WINDSOR, England (AP) _ Queen Elizabeth II’s decision to award Prince Edward the title of Earl of Wessex and Viscount Severn on his wedding day Saturday re-establishes a link with the Anglo-Saxon monarchy of King Harold II.

King Harold, Earl Harold Godwinson of Wessex, was killed at the Battle of Hastings in 1066 by the Norman army of William the Conqueror.

The earldom had been conferred on Harold II’s father, Godwin of Wessex, in the 10th century by the Scandinavian King Canute.

Edward, the queen’s youngest son, is the first person to hold the Earldom of Wessex for many centuries.

His bride, Sophie Rhys-Jones, becomes Her Royal Highness the Countess of Wessex. Miss Rhys-Jones, a public relations executive, will use the name Sophie Wessex in her professional life, Buckingham Palace said.
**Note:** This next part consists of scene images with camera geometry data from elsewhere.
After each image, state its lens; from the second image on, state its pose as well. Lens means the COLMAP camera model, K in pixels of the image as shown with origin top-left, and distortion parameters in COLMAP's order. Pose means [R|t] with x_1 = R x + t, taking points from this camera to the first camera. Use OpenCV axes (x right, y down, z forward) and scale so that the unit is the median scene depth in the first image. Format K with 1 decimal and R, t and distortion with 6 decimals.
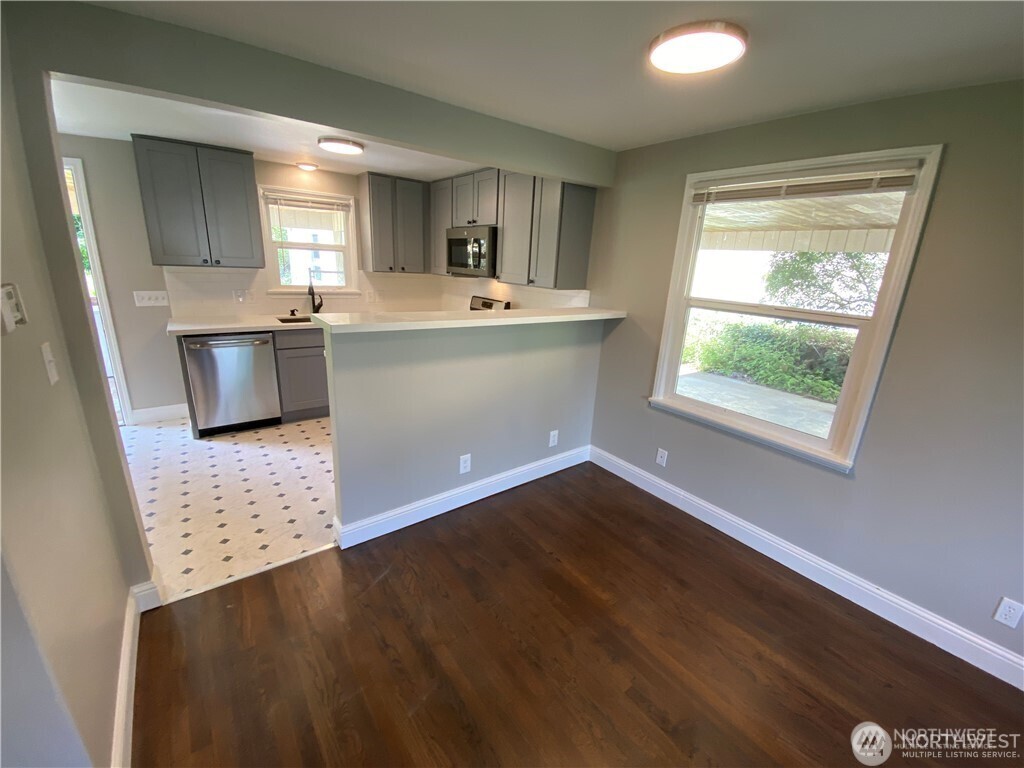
lens RADIAL K [[414.0, 0, 512.0], [0, 414.0, 384.0], [0, 0, 1]] dist [0.001480, -0.017655]
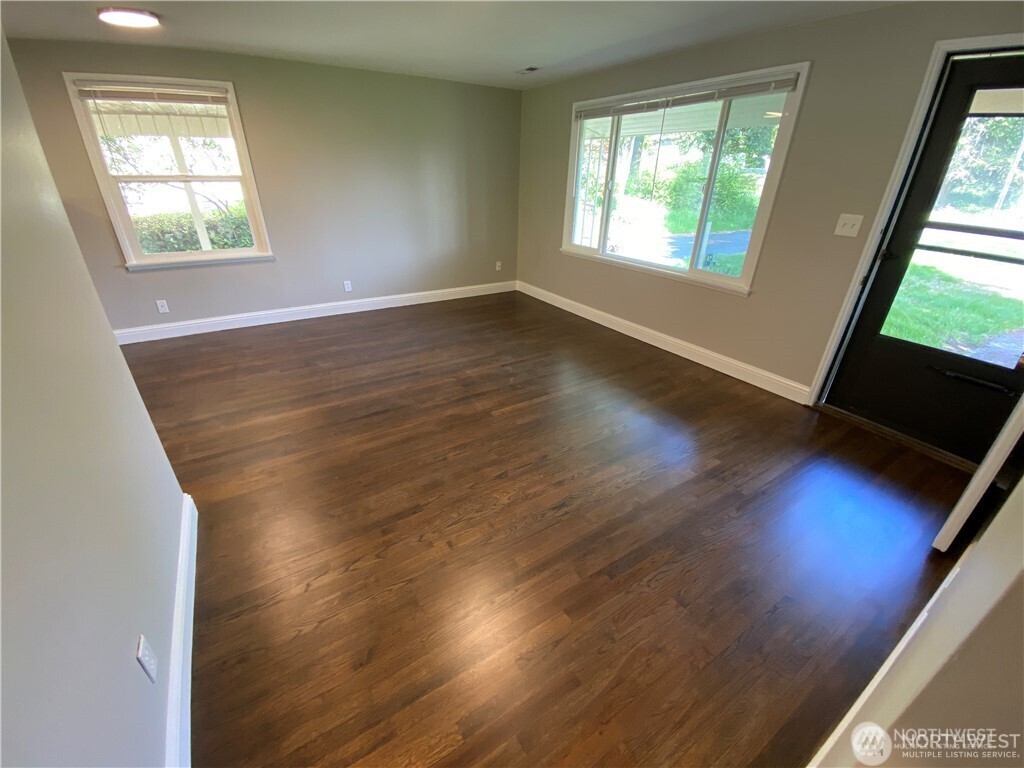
lens RADIAL K [[411.6, 0, 512.0], [0, 411.6, 384.0], [0, 0, 1]] dist [0.001563, -0.009124]
pose [[0.083597, -0.496918, 0.863762, -0.631391], [0.279718, 0.843648, 0.458275, 0.075266], [-0.956436, 0.203300, 0.209523, -0.237778]]
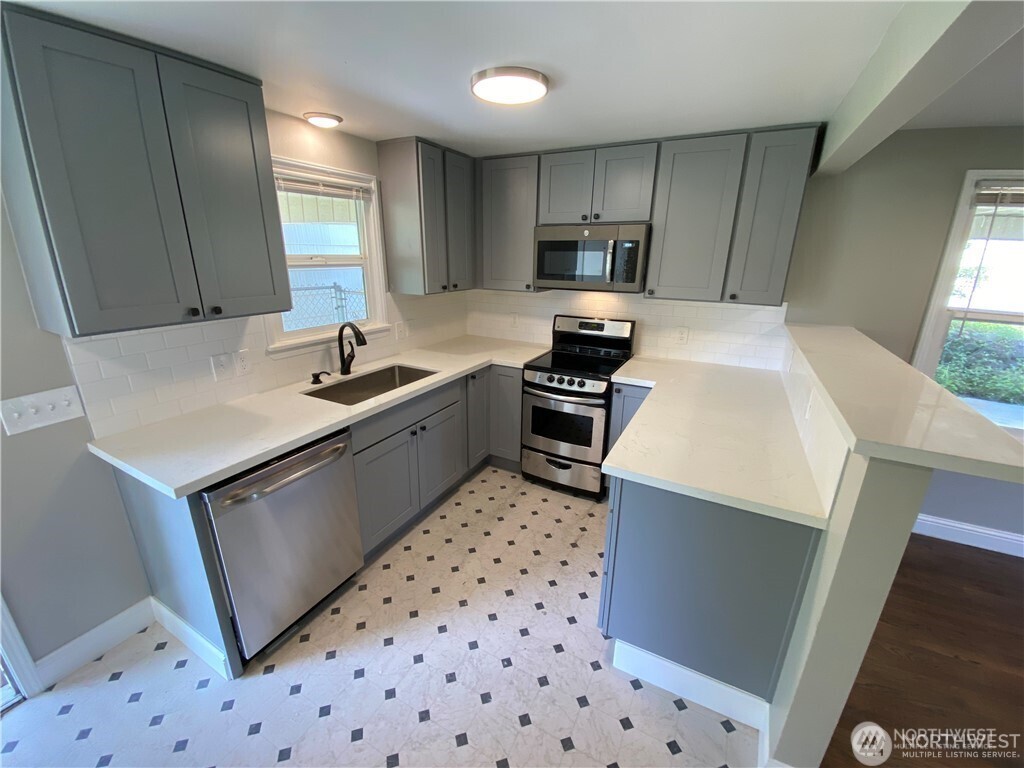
lens RADIAL K [[414.0, 0, 512.0], [0, 414.0, 384.0], [0, 0, 1]] dist [0.001480, -0.017655]
pose [[0.908920, -0.167402, 0.381892, -0.543150], [0.155610, 0.985883, 0.061803, -0.170119], [-0.386847, 0.003253, 0.922138, 0.388920]]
With the couple’s agreement, the queen decided that any children they have would not be given titles of His or Her Royal Highness, but instead would have courtesy titles as sons or daughters of an earl, the palace said.

The palace also said Edward would be given the Dukedom of Edinburgh after the deaths of the queen and the present Duke of Edinburgh, her husband and Edward’s father, Prince Philip.

Many had predicted the queen would award Edward a dukedom on his wedding day.

The title of earl usually is given to a commoner marrying into the royal family. The Earl of Snowdon, for example, received his title when he wed Princess Margaret, the queen’s sister.

Harold Brooks-Baker, publishing director of Burke’s Peerage, said the decision to make Edward an earl rather than a duke indicated he would play a minor role in public life.